- [Testo di partenza]:
↓↓↓

Nel suo doppio aspetto la Grande Madre, in quanto Madre Buona, è la signora della Porta d'Oriente, la porta della nascita, in quanto Madre Terribile, essa è la signora della  Porta d'Occidente, della morte e dell'ingresso negli inferi. L'inferno ed il mondo sotterraneo,  in quanto vaso della morte, costituiscono le forme  del vaso utero negativo, portatore di morte, contrapposto al suo aspetto positivo, datore di vita. 

Nella sua ampia e profonda fenomenologia l'archetipo del femminile, con il suo aspetto positivo e negativo, abbraccia ciò che sta in alto e ciò che sta in basso, ciò che è prossimo e ciò che è lontano: esso appare come un grande cerchio che costituisce e contiene l'intero Universo. 
Sia che la sorgente mitica della vita sia l'oceano primordiale, sia che essa sia la terra od il cielo, il luogo di origine presenta un elemento costante: l'oscurità originaria.  
L'oscurità della notte primordiale,  mondo infero e acqua primordiale, madre di tutte le cose è il simbolo dell'inconscio dell'umanità collettiva; la coscienza illuminata dalla prima differenziazione è dunque figlia di questa profondità primordiale. 
Nella mitologia egiziana di Ermopoli  la natura dell'oceano primordiale, come fosse un serpente Uroboros, è rivelata dal fatto che esso circonda la terra nata da lui stesso e che, alla fine del mondo, riprende nel suoflusso primordiale ciò che da esso è nato. 
Nella rielaborazione cosmogonica elipolitana si colloca la dea Iside nel contesto generativo di Hator, la grande dea madre dalla testa di mucca, e di Nut, la dea celeste, che imbeve la terra della sua pioggia-latte e porta sul dorso il dio solare. 
A Nut, la volta superiore del cielo, corrisponde Naunet, la volta inferiore che, come un cielo riflesso ed inferiore, giace sotto al disco della terra: entrambe formano il grande cerchio del  vaso femminile, ma la dea del cielo inferiore non è “altro” da quella superiore, bensì ne è l'aspetto infero, la parte inferiore del cerchio uroborico
La Grande Dea è l'unità che scorre  dall'acqua primordiale sotterranea e celeste, il mare azzurro su cui viaggiano le barche degli dei della luce, l'oceano circolare che genera la vita sopra e sotto la terra; tutte le acque, le sorgenti, le fontane, così come la pioggia, le appartengono. Essa è l'oceano della vita, con le sue stagioni che portano morte e vita, e la vita è nata da lei, come un figlio. 
Come volta celeste copre i suoi figli come la chioccia i suoi pulcini, perciò il suo nome non era solo “la porta”, ma anche “colei che copre il cielo”.

↑↑↑

- [Elenco attività]:
a: Elenca tutte le dee egizie che il testo sulla Grande Madre chiama per nome proprio.
b: Modifica tutto il passo del testo sulla Grande Madre che va da "A Nut, la volta" giù fino a "come un figlio.", mettendo "navi" al posto di "barche".
Quello che segue è materiale a sé stante, separato dal testo.

- [Sezione dati]:

↓↓↓

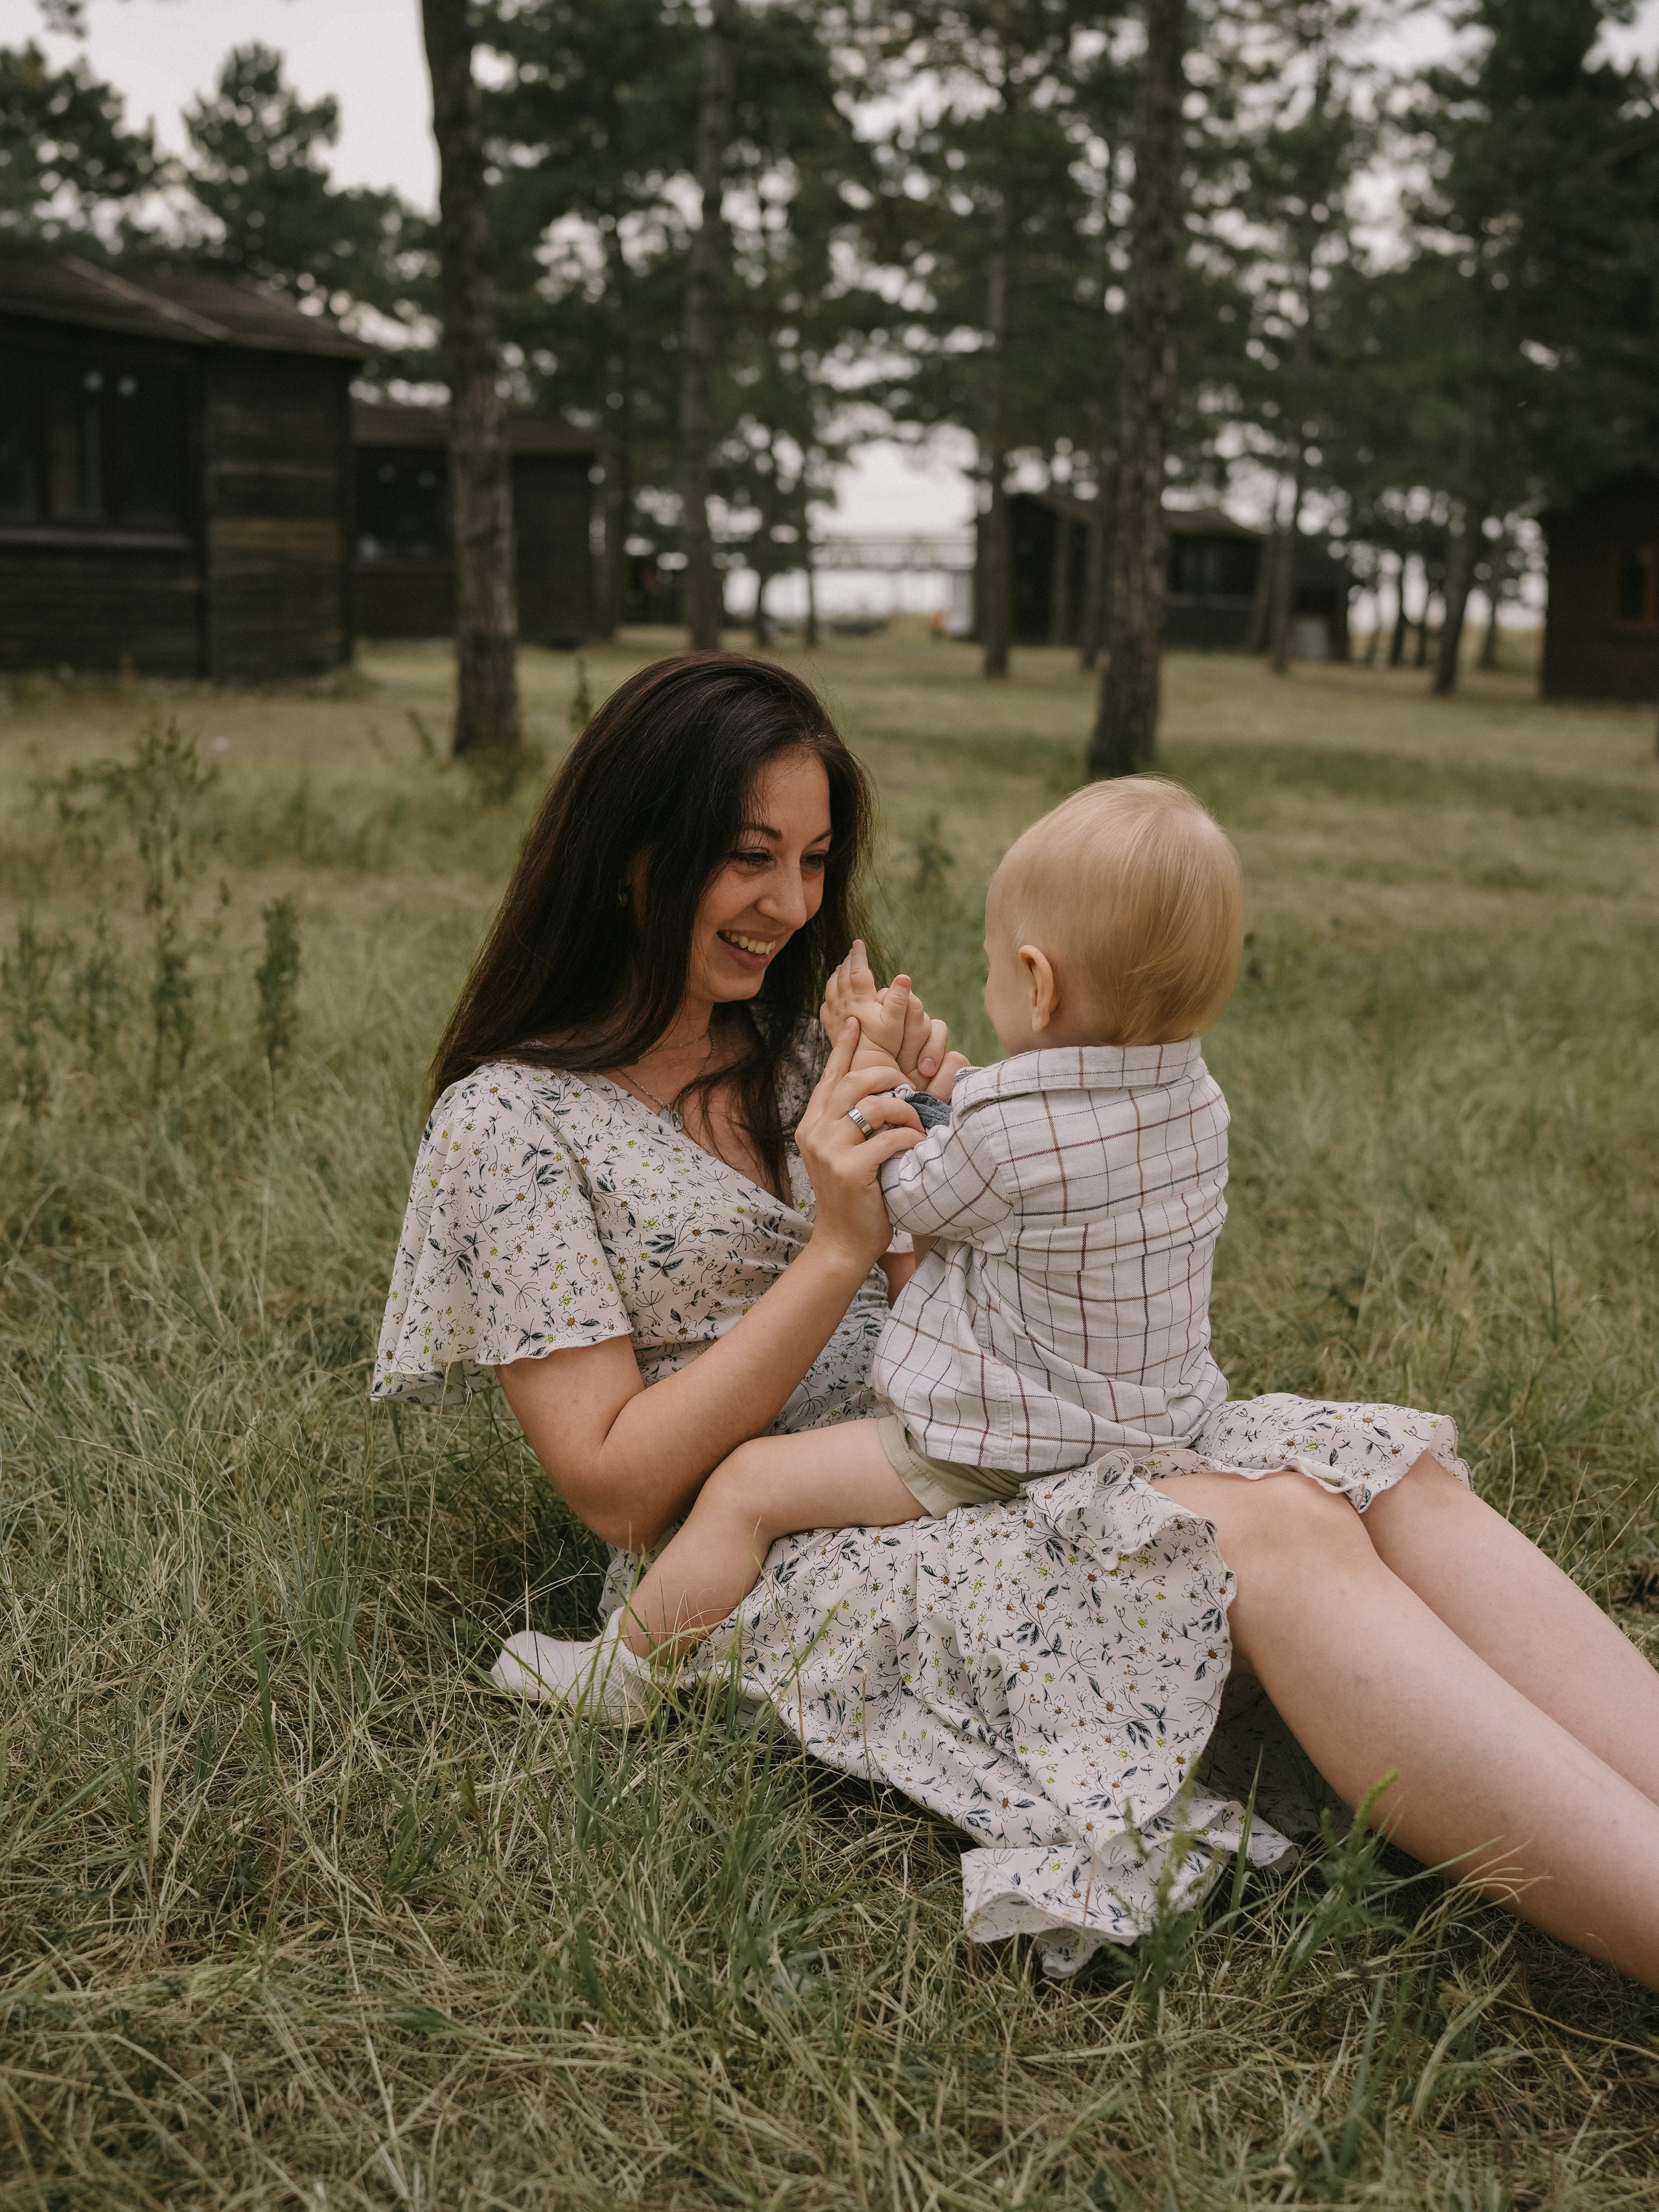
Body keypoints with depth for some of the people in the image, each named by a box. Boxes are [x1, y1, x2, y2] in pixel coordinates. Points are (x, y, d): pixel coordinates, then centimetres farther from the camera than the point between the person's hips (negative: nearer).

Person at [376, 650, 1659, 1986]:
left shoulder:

↑↑↑

- [Risultati delle attività]:
a: Iside, Hator, Nut, Naunet

b:
A Nut, la volta superiore del cielo, corrisponde Naunet, la volta inferiore che, come un cielo riflesso ed inferiore, giace sotto al disco della terra: entrambe formano il grande cerchio del  vaso femminile, ma la dea del cielo inferiore non è “altro” da quella superiore, bensì ne è l'aspetto infero, la parte inferiore del cerchio uroborico
La Grande Dea è l'unità che scorre  dall'acqua primordiale sotterranea e celeste, il mare azzurro su cui viaggiano le navi degli dei della luce, l'oceano circolare che genera la vita sopra e sotto la terra; tutte le acque, le sorgenti, le fontane, così come la pioggia, le appartengono. Essa è l'oceano della vita, con le sue stagioni che portano morte e vita, e la vita è nata da lei, come un figlio.